Functional Medicine’s 6 Core Principles:

  1. Recognizing the individuality and genetic uniqueness of each human being
  2. Supporting a holistic, patient-cantered — rather than disease-cantered — approach to treatment
  3. Searching for a dynamic balance between body, mind, and spirit
  4. Acknowledging the interconnectedness of all internal body functions
  5. Seeing health as a positive vitality — not just the absence of disease
  6. Striving to enhance the health span, not just the life span, of each patient

There’s a good analogy of functional medicine as a tree: the leaves are the symptoms, the trunk is the clinical imbalances, and the roots are the environmental and genetic dispositions.

Functional medicine was found on the premise that dysfunctions on multiple levels (psychological, physiological, etc.) precede disease. Part of its approach is to define disease in terms of how the individual’s genome interacts with the environment and lifestyle and how that is expressed in physiological function.

A typical course of action would be to correct physiological imbalances and change the environmental factors (including nutrition) which undermine optimal function.

Back to Alternative Medicine

All of the outlined medicine paradigms have one goal in common – to restore and maintain optimal health.
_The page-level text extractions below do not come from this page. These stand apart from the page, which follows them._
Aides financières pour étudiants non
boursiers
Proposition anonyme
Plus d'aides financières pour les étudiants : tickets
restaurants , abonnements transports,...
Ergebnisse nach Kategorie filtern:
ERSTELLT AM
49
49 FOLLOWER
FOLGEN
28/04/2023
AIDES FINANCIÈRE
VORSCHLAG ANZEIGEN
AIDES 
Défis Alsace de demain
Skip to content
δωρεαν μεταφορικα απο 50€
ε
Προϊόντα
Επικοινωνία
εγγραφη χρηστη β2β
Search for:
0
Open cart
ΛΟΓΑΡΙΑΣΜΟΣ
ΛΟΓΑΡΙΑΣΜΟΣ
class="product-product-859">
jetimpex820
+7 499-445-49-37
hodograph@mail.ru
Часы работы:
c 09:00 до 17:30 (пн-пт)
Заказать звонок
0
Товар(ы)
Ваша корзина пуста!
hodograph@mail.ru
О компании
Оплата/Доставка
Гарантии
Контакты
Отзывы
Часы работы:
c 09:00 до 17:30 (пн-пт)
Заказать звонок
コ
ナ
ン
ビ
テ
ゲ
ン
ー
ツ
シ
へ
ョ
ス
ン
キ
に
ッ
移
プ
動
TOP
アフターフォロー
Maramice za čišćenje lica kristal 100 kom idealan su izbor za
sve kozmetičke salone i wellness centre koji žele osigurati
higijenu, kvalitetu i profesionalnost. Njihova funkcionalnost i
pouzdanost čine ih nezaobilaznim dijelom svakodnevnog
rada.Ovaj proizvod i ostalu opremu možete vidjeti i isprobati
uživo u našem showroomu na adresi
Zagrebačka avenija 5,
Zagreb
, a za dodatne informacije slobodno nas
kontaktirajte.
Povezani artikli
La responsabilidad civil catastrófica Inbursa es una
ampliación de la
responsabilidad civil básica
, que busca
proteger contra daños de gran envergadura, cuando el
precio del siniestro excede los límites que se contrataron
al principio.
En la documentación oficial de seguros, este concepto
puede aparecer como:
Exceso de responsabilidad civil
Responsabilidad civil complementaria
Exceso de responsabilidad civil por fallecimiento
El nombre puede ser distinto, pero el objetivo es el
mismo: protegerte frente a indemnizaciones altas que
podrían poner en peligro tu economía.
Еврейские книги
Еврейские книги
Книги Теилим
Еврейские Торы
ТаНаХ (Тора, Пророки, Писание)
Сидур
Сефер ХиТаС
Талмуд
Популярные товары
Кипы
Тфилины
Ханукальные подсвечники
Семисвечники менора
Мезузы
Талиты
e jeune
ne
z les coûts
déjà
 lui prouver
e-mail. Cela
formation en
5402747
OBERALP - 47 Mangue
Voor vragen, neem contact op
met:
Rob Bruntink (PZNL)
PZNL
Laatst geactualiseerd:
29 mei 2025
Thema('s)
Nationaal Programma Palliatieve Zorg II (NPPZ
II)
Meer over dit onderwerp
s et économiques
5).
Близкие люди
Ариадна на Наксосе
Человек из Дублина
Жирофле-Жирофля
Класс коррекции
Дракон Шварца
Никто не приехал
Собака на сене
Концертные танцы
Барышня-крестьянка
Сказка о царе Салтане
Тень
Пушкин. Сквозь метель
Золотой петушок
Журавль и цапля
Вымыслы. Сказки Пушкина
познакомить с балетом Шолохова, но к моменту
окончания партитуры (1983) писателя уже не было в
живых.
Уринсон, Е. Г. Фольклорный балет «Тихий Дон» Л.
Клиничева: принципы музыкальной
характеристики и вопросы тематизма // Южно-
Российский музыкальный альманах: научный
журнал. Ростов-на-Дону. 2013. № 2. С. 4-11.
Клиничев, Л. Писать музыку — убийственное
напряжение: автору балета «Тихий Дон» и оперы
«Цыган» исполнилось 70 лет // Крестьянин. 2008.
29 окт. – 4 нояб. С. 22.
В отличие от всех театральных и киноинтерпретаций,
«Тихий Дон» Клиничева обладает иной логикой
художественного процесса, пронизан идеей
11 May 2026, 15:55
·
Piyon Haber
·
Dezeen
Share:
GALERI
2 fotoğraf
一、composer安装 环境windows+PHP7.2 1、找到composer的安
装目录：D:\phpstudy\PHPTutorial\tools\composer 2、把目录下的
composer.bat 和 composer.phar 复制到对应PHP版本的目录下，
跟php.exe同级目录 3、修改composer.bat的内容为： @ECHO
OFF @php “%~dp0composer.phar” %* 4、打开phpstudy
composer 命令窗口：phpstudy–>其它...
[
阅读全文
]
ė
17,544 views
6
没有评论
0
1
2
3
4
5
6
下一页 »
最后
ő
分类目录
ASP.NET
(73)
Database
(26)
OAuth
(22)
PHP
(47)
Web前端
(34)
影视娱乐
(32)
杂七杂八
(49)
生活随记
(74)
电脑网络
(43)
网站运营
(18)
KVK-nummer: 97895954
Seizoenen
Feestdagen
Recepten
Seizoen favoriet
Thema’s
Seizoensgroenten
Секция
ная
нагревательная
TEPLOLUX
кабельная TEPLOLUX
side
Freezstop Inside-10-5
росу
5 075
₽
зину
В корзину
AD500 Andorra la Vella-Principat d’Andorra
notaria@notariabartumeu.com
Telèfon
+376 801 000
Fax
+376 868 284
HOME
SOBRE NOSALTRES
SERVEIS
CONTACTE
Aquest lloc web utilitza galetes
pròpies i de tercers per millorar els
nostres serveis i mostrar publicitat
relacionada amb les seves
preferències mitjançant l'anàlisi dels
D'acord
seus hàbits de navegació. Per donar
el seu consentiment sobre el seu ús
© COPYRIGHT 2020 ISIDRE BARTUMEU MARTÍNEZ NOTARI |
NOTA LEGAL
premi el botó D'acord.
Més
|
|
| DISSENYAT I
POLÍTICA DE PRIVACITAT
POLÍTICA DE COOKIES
Alternative and especially functional medicine aims to go beyond the absence of disease and towards 100% function of the body.

Illness-wellness continuum

Where does nutrition fit into this? Nutrition fits in each and every model. It is a core component of osteopathic, naturopathic, holistic and functional medicine. It can also help many hospital in-patients and out-patients in their recovery from invasive treatments or to counter-balance the effects of medications. Nutrients affect us not just on a system level but also on a cellular level. We need good nutrition in order function optimally and support our bodies to maintain homeostasis (balance).

I believe all of these approaches can work together under a funnel approach. At the top of the funnel we have the less invasive/aggressive approaches: osteopathic medicine, holistic medicine, naturopathic medicine and functional medicine. In this way most of the chronic diseases can be prevented and reversed, the burden on public health systems and hospitals can be lowered and patients can actively participate (and choose) their treatment plans.

At the bottom of the funnel would be the remaining approaches: western medicine, allopathic medicine and regenerative medicine. Let’s not forget that A&E doctors save lives every day! That is why we cannot completely eliminate traditional medicine – we still need it for emergency and severe cases. However, I would rather see them as a last resort.

The “funnel” approach as I would like to call it will limit the number of people requiring medications and surgeries, free up more time for the allopathic doctor so that he/she can focus more on their patient’s care and thus improve their service. And this is why non-mainstream medicine will continue to grow.